An art history savant with an uncanny ability to recall and connect an encyclopedic wealth of information, Johnson made  work that conveys the vast nature of the human experience as viewed through the pinhole of the artist’s own dynamic life. The works on view here are emblazoned with the artist’s celebrated “moticos”—the term, an anagram for osmotic, that Johnson coined for the deconstructed, black glyphs that function as signifiers in the artist’s widely referential visual language. Initially brought forth from the clutter of pop culture’s runoff—such as promotional images of James Dean, Elvis Presley, or department store models—Johnson would cannibalize his early works by cutting them up and reworking them, often referencing his art-world contemporaries in the work's final title. In this exhibition, the artist has paid homage to members of his cohort, such as Jasper Johns, Robert Rauschenberg, James Rosenquist, Mark Rothko, and more.

The exhibition’s two sculptures, Untitled (Paddle with Bunnyheads and Mickey (1986–c.1994) and Untitled (Block with Bunny and Screw) (not dated), will make their first-ever public debut here. Bearing the artist’s signature drawing of a bunny head—the image that the artist used as a universal portrait or catchall to depict and unite otherwise disparate individuals—these objects can be understood as anointed by Johnson’s symbol and, thus, brought into the fold of the artist’s trove of meaningful things or ideas.

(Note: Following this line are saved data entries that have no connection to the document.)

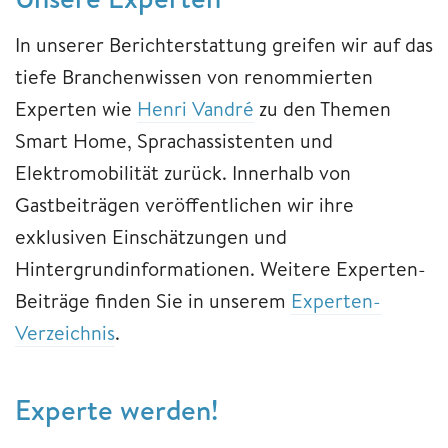
In unserer Berichterstattung greifen wir auf das
tiefe Branchenwissen von renommierten
Experten wie
Henri Vandré
zu den Themen
Smart Home, Sprachassistenten und
Elektromobilität zurück. Innerhalb von
Gastbeiträgen veröffentlichen wir ihre
exklusiven Einschätzungen und
Hintergrundinformationen. Weitere Experten-
Beiträge finden Sie in unserem
Experten-
Verzeichnis
.
Experte werden!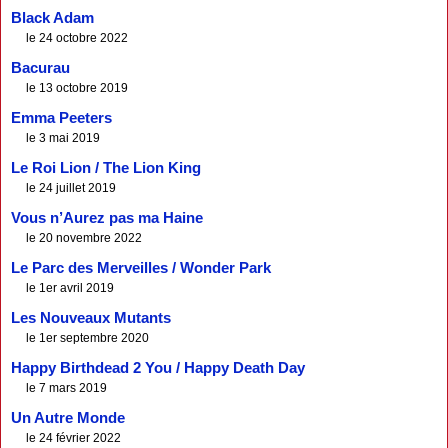
Black Adam
le 24 octobre 2022
Bacurau
le 13 octobre 2019
Emma Peeters
le 3 mai 2019
Le Roi Lion / The Lion King
le 24 juillet 2019
Vous n’Aurez pas ma Haine
le 20 novembre 2022
Le Parc des Merveilles / Wonder Park
le 1er avril 2019
Les Nouveaux Mutants
le 1er septembre 2020
Happy Birthdead 2 You / Happy Death Day
le 7 mars 2019
Un Autre Monde
le 24 février 2022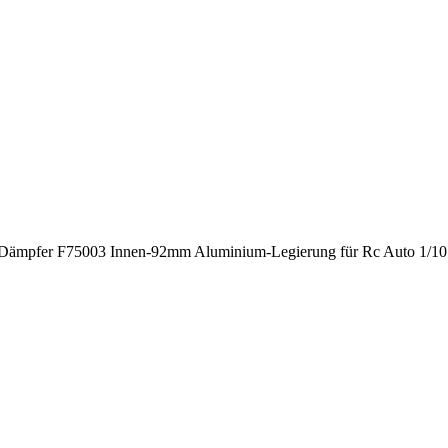
mpfer F75003 Innen-92mm Aluminium-Legierung für Rc Auto 1/10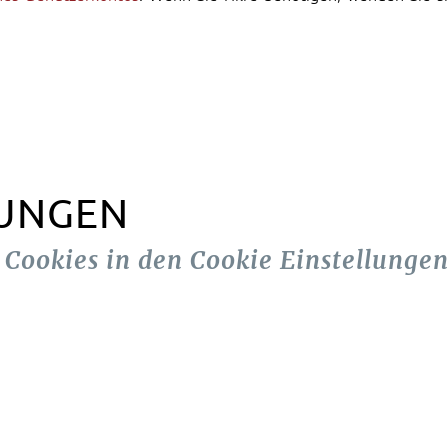
LUNGEN
n Cookies in den Cookie Einstellungen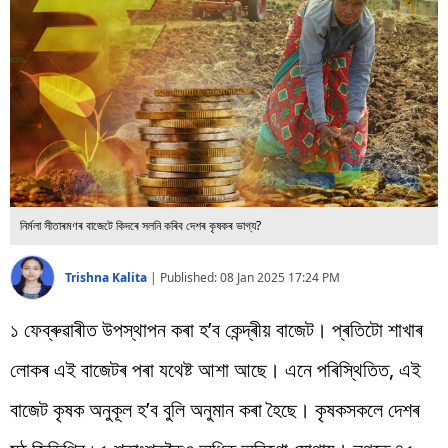
বিশ্ব
প্ৰযুক্তি
Videos
নিৰ্মলা সীতাৰমণৰ বাজেটে কিদৰে সলনি কৰিব দেশৰ কৃষকৰ ভাগ্য?
Trishna Kalita
|
Published:
08 Jan 2025 17:24 PM
১ ফেব্ৰুৱাৰীত উপস্থাপন কৰা হ’ব কেন্দ্ৰীয় বাজেট। প্ৰতিটো শাখাৰ
লোকৰ এই বাজেটৰ পৰা যথেষ্ট আশা আছে। এনে পৰিস্থিতিত, এই
বাজেট কৃষক অনুকূল হ’ব বুলি অনুমান কৰা হৈছে। কৃষকসকলে দেশৰ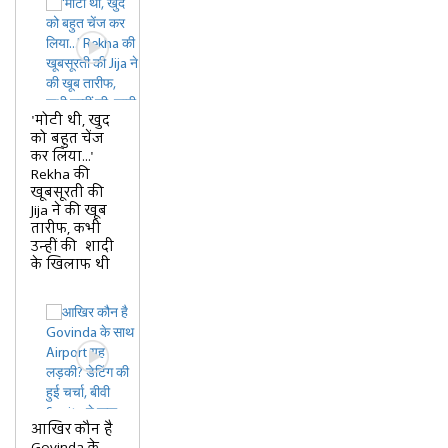
'मोटी थी, खुद
को बहुत चेंज
कर लिया...'
Rekha की
खूबसूरती की
Jija ने की खूब
तारीफ, कभी
उन्हीं की शादी
के खिलाफ थी
आखिर कौन है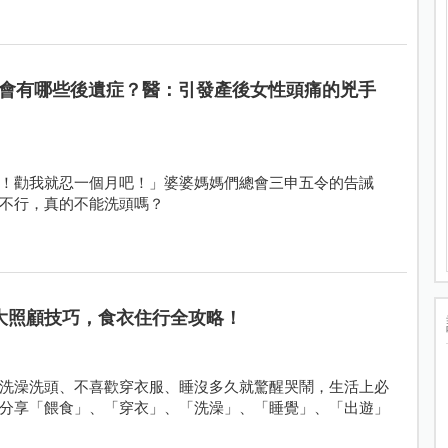
會有哪些後遺症？醫：引發產後女性頭痛的兇手
！勸我就忍一個月吧！」婆婆媽媽們總會三申五令的告誡
不行，真的不能洗頭嗎？
大照顧技巧，食衣住行全攻略！
洗澡洗頭、不喜歡穿衣服、睡沒多久就驚醒哭鬧，生活上必
分享「餵食」、「穿衣」、「洗澡」、「睡覺」、「出遊」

An early practitioner of performance art akin to the style of Fluxus or Allan Kaprow’s happenings, Johnson would use objects such as cardboard boxes, wooden spools, or hotdogs to create temporal performance events that he called “nothings.”

In what many later considered his final performance work, on January 13, 1995, Johnson was witnessed diving off a bridge in Sag Harbor, Long Island, and backstroking out to sea. His body was later found, and it was determined that he had drowned. After his death, an extensive archive of Johnson’s work was found, meticulously organized in his home. Due to the unconventional and secretive nature of the artist’s practice during his lifetime, larger-scale exhibitions exploring and situating Johnson’s practice were near impossible. Posthumously, with exhibitions such as this one, Johnson can be understood as one of the major artistic innovators of the second half of the twentieth century.

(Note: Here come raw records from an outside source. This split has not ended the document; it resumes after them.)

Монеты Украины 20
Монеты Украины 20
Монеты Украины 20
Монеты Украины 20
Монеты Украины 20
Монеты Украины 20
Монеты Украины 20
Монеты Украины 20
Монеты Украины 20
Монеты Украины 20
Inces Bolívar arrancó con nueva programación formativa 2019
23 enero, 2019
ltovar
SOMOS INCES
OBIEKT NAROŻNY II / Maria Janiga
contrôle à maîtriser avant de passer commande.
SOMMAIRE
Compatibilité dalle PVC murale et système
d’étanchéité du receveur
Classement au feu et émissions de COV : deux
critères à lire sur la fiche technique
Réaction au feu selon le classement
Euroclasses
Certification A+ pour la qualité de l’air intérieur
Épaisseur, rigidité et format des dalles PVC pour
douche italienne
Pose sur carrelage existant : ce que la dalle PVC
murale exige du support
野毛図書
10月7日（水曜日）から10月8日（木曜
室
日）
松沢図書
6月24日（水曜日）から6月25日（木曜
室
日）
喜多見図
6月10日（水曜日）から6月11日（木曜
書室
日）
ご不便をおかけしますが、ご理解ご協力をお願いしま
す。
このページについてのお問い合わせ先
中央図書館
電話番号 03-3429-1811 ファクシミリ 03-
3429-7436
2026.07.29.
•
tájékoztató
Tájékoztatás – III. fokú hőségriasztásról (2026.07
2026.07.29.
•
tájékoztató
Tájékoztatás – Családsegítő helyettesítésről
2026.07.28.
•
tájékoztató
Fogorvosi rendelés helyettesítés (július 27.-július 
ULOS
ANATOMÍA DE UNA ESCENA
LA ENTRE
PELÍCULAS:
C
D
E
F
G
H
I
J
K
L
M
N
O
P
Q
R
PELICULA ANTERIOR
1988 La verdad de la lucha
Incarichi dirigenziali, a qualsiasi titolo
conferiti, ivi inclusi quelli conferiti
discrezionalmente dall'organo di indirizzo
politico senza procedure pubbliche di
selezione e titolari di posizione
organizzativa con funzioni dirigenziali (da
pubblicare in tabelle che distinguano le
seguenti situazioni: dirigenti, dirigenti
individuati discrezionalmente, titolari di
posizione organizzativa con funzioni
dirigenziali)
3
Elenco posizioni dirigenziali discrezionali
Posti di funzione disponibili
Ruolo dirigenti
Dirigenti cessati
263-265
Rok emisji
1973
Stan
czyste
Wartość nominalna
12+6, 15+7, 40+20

Ray Johnson (b. 1927, Detroit, MI; d. 1995, Sag Harbor, NY) was a seminal pop art figure in the 1950s, early conceptualist, and mail-art pioneer. He studied at the Detroit Art Institute, MI and spent a summer in a drawing program at Ox-Bow School in Saugatuck, MI, an affiliate of the Art Institute of Chicago, IL before matriculating to Black Mountain College, NC. Johnson has been the subject of numerous exhibitions at museums and institutions, including The Morgan Library & Museum, New York, NY (2022); Art Institute of Chicago, Chicago, IL (2021); School of the Visual Arts, New York, NY (2019); The Institute of Contemporary Art, Boston, MA (2015); The Museum of Modern Art Library, New York, NY (2014); Berkley Art Museum, Berkley, CA (2012); Hessel Museum of Art, Bard College, Annandale-on-Hudson, NY (2012); National Museum of Contemporary Art, Oslo, Norway (2003); Whitney Museum of American Art, New York, NY (1999), and many more. Johnson’s work is represented in the permanent collections of the Art Institute of Chicago, Chicago, IL; Berkley Art Museum, Berkley, CA; Denver Art Museum, Denver, CO; Hammer Museum, Los Angeles, CA; Hirshhorn Museum and Sculpture Garden, Washington, D.C.; Los Angeles County Museum of Art, Los Angeles, CA; Metropolitan Museum of Art, New York, NY; Museum of Modern Art, New York, NY; National Gallery of Art, Washington, D.C.; Philadelphia Museum of Art, PA; San Francisco Museum of Modern Art, CA; Tate Modern, London; Walker Art Center, MN; Whitney Museum of American Art, New York, NY; and many more.